━━━ Source extract ━━━

Wednesday, March 25, 1998 Back The Halifax Herald Limited


Diane Doiron/Herald Photo
Roseanne Skoke, Liberal candidate for Pictou Centre, speaks to reporters after coming to Tory Leader John Hamm's headquarters to congratulate him after he won the riding.


Andrew Vaughan/The Canadian Press
Campaign workers contemplate the results at Russell MacLellan's headquarters in Sydney Mines last night. MacLellan's Liberals finished tied with the NDP at 19 seats each with the Conservatives winning 14.

Grit veterans swept away by 'orange tide'

By JUDY MYRDEN and BRIAN UNDERHILL / Staff Reporters

A lot of Liberal debris was floating along the edge of Halifax Harbour in the wake of the "orange tide" that swept across metro's 16 ridings Tuesday.

Four metro cabinet ministers lost their seats to the New Democrats in the provincial election.

Justice Minister Alan Mitchell lost his case to lawyer Darrell Dexter in Dartmouth-Cole Harbour.

Environment Minister Wayne Adams was tossed in the recycling bin by Yvonne Atwell in Preston.

Labor Minister Gerry O'Malley was outhustled in Halifax Needham by Maureen MacDonald.

━━━

[Requirement 1]
Render the listing as a Markdown table with the columns "Row" and "Line," starting at the line containing "this 1159×1131 image." and ending at the line containing "[500, 508, 563, 534] StreetNumber: 4120". Leave out blank lines.
The listing that follows has no connection to the election article above.

━━━ Records provided ━━━

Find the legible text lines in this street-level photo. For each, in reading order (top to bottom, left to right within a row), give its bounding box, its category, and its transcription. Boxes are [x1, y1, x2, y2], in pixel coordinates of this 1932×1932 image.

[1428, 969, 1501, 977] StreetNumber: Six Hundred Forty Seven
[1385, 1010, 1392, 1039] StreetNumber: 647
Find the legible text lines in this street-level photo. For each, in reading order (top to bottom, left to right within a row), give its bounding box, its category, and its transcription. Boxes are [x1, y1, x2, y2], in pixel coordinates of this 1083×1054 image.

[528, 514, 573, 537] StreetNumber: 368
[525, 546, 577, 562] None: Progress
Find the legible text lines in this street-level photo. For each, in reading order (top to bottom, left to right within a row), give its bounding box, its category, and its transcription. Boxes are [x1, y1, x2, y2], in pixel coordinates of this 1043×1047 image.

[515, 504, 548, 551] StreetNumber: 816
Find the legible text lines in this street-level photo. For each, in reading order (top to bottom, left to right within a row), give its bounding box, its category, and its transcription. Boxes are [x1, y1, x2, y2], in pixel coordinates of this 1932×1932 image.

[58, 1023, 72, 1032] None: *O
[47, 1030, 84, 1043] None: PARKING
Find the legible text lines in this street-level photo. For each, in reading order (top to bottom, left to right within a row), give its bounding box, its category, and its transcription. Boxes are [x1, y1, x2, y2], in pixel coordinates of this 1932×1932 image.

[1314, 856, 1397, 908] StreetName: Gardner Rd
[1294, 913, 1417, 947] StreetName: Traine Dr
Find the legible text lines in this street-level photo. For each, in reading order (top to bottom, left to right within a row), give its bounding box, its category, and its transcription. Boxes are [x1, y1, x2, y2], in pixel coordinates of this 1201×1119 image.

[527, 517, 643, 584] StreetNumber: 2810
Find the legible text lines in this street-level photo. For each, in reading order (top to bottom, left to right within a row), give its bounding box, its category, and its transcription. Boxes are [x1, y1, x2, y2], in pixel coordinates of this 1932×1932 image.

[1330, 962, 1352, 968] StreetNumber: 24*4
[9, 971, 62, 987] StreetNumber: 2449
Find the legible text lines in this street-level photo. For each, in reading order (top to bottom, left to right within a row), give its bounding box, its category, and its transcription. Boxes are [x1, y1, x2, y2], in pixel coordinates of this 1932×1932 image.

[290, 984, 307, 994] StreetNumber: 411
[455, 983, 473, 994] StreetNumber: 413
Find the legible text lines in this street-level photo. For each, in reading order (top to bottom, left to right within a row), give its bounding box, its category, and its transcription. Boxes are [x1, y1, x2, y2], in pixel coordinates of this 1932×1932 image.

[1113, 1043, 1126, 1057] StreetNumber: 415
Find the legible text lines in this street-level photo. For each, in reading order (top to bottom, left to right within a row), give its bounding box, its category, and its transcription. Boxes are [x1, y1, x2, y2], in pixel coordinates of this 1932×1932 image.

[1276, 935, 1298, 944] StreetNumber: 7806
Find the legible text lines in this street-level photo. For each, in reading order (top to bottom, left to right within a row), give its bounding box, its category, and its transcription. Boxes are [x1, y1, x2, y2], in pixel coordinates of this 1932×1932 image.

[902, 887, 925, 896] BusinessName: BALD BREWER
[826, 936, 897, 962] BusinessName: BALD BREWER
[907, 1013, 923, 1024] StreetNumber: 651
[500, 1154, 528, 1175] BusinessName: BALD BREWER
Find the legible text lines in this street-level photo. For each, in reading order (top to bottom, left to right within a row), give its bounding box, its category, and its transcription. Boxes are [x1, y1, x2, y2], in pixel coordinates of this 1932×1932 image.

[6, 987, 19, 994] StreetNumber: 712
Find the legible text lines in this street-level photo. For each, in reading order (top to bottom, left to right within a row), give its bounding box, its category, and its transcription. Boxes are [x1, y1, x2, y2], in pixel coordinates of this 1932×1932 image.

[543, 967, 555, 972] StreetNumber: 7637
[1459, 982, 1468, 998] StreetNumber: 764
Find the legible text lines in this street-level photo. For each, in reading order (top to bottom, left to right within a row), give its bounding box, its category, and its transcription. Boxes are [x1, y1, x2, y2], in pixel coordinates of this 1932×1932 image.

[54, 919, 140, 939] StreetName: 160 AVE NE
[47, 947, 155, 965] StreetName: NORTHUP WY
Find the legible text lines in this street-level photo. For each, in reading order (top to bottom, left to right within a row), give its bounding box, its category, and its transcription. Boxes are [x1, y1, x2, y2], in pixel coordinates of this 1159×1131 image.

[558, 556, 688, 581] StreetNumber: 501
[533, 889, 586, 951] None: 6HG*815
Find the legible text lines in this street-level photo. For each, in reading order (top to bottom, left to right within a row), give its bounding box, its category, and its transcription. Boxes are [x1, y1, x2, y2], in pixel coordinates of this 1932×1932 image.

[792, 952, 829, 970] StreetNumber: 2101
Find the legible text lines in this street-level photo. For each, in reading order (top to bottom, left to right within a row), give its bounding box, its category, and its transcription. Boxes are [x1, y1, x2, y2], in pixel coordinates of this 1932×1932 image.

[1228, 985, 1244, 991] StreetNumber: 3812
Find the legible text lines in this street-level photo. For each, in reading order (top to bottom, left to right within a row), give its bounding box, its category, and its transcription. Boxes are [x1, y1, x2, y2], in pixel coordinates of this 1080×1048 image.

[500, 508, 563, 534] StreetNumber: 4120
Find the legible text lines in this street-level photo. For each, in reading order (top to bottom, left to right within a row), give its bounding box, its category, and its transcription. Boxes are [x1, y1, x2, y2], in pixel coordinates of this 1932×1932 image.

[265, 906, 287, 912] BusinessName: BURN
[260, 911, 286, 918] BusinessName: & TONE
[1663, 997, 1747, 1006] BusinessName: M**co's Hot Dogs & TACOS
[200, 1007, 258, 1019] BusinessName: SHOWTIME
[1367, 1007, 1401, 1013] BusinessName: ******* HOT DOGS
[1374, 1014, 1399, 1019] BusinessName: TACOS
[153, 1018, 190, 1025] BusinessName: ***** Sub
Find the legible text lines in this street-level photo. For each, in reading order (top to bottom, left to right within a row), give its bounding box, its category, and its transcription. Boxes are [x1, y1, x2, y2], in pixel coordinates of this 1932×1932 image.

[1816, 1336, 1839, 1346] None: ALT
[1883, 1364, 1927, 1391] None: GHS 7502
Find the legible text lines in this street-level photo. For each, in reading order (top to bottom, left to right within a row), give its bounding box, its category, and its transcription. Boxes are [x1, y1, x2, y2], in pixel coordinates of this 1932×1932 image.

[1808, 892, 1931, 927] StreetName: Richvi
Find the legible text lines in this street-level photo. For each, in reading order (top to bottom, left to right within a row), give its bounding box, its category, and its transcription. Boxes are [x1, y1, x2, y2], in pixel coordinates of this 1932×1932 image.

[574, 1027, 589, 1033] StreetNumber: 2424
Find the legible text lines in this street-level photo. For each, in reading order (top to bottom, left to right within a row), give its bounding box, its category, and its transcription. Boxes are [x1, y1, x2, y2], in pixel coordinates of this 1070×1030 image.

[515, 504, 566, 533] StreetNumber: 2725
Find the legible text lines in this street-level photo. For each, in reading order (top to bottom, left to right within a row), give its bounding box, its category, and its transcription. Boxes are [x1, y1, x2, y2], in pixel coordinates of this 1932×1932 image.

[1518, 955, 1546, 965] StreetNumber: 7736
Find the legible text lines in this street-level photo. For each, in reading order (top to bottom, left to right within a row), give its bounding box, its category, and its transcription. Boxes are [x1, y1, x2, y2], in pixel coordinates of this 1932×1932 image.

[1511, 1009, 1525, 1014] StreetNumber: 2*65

━━━

[Requirement 2]
Carry the election article forward from its last sentence.

[Output 1]
| Row | Line |
|---|---|
| 1 | Find the legible text lines in this street-level photo. For each, in reading order (top to bottom, left to right within a row), give its bounding box, its category, and its transcription. Boxes are [x1, y1, x2, y2], in pixel coordinates of this 1159×1131 image. |
| 2 | [558, 556, 688, 581] StreetNumber: 501 |
| 3 | [533, 889, 586, 951] None: 6HG*815 |
| 4 | Find the legible text lines in this street-level photo. For each, in reading order (top to bottom, left to right within a row), give its bounding box, its category, and its transcription. Boxes are [x1, y1, x2, y2], in pixel coordinates of this 1932×1932 image. |
| 5 | [792, 952, 829, 970] StreetNumber: 2101 |
| 6 | Find the legible text lines in this street-level photo. For each, in reading order (top to bottom, left to right within a row), give its bounding box, its category, and its transcription. Boxes are [x1, y1, x2, y2], in pixel coordinates of this 1932×1932 image. |
| 7 | [1228, 985, 1244, 991] StreetNumber: 3812 |
| 8 | Find the legible text lines in this street-level photo. For each, in reading order (top to bottom, left to right within a row), give its bounding box, its category, and its transcription. Boxes are [x1, y1, x2, y2], in pixel coordinates of this 1080×1048 image. |
| 9 | [500, 508, 563, 534] StreetNumber: 4120 |

[Output 2]
And Bill Estabrooks short-circuited the political career of Technology Minister Bruce Holland in Timberlea-Prospect.

A tired-sounding Mr. Holland attributed his loss to the NDP tide.

"There was still some disgruntlement from the last five years," he said.

"We're a bedroom community with a lot of public servants in our riding, and we all know they weren't particularly happy, and I think that showed."

Mr. Mitchell said he wasn't surprised by his loss to the NDP.

"From Day 1, people seemed to be very unhappy and they wanted to punish somebody for the difficult time they've been having," Mr. Mitchell said.

"But I feel that we have made a valuable contribution and this province has a much brighter future because of our government," he said.

Led by Robert Chisholm, the NDP won 13 of metro's 16 seats.

Long-serving MLA John Holm was re-elected in Sackville-Cobequid and Eileen O'Connell kept Halifax Fairview.

The new NDP faces also include: Peter Delefes (Halifax Citadel), Kevin Deveaux (Cole Harbour-Eastern Passage), Jerry Pye (Dartmouth North), Don Chard (Dartmouth South), Howard Epstein (Halifax Chebucto) and Rosemary Godin (Sackville-Beaver Bank).

The only Grits to survive were Speaker Gerry Fogarty (Halifax Bedford Basin) and two cabinet ministers, Dartmouth East's Jim Smith (health) and Bedford-Fall River's Francene Cosman (community services).

Strong Liberal contenders like former Dartmouth mayor Gloria McCluskey (Dartmouth North), Bruce Hetherington (Dartmouth South) and Ed Kinley (Halifax Citadel) all failed to make the grade.

Mrs. McCluskey said she did not regret running and said the NDP was just too strong in metro Halifax.

"The orange tide is coming in," she said.

Meanwhile, there were plenty of winners and losers around the province in a race that proved too close to call.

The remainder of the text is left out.